Gene number is not a good predictor of biological complexity.
The complete genome sequences of many organisms allow us to make comparisons among them (Table 13.1). As different genomes were sequenced and annotated, it came as something of a surprise to find that humans have about the same number of protein-coding genes as many organisms with much smaller genomes. For example, the small flowering plant Arabidopsis thaliana has a genome only about 5% as large as that of humans, but the plant has at least as many protein-coding genes. And the nematode worm Caenorhabditis elegans contains only 959 cells, of which 302 are nerve cells that form the worm’s brain. Humans have 100 trillion cells, of which 100 billion are nerve cells. Despite having 100 million times as many cells as the worm, we have roughly the same number of protein-coding genes. Another example of the disconnect between level of complexity and genome size is the observation that the genome size of the mountain grasshopper Podisma pedestris is more than 100 times that of the fruit fly Drosophila melanogaster. While there is no agreed-upon definition of organismal complexity, it would be hard to make a case that grasshoppers are any more or less complex than fruit flies.

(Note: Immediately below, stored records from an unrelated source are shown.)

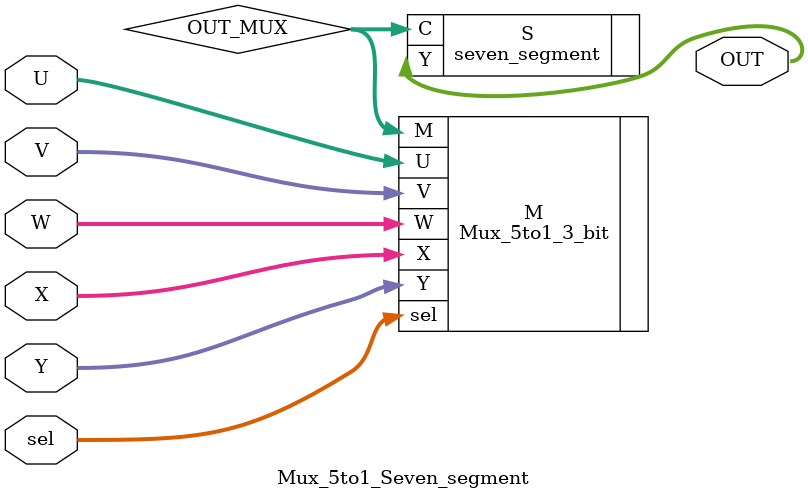
<source format=v>
module Mux_5to1_Seven_segment ( OUT,
										  sel,
										  U,
										  V,
										  W,
										  X,
										  Y
										  );
			
	output [6:0] OUT;
	
	input [2:0] sel;
	input [2:0] U;
	input [2:0] V;
	input [2:0] W;
	input [2:0] X;
	input [2:0] Y;
	
	wire [2:0] OUT_MUX;
	
	Mux_5to1_3_bit M(.M(OUT_MUX), .sel(sel), .U(U), .V(V), .W(W), .X(X), .Y(Y));
	
	seven_segment S(.Y(OUT), .C(OUT_MUX));
										  
endmodule 
</source>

On the other hand, some organisms are able to do more things with the genes they have than other organisms. For example, the expression of protein-coding genes can be regulated in many subtle ways, causing different gene products to be made in different amounts in different cells at different times (Chapters 19 and 20). Differential gene expression allows the same protein-coding genes to be deployed in different combinations to yield a variety of distinct cell types. In addition, proteins can interact with one another so that, even though there are relatively few types of protein, they are capable of combining in many different ways to perform different functions. We also have seen that a single gene may yield multiple proteins, either because of alternative splicing (different exons are spliced together to make different proteins) or posttranslational modification (proteins undergo biochemical changes after they have been translated).
Overall, the data in Table 13.1 pose many tantalizing evolutionary questions and suggest that major evolutionary changes can be accomplished not only by the acquisition of whole new genes, but also by modifying existing genes and their regulation in subtle ways.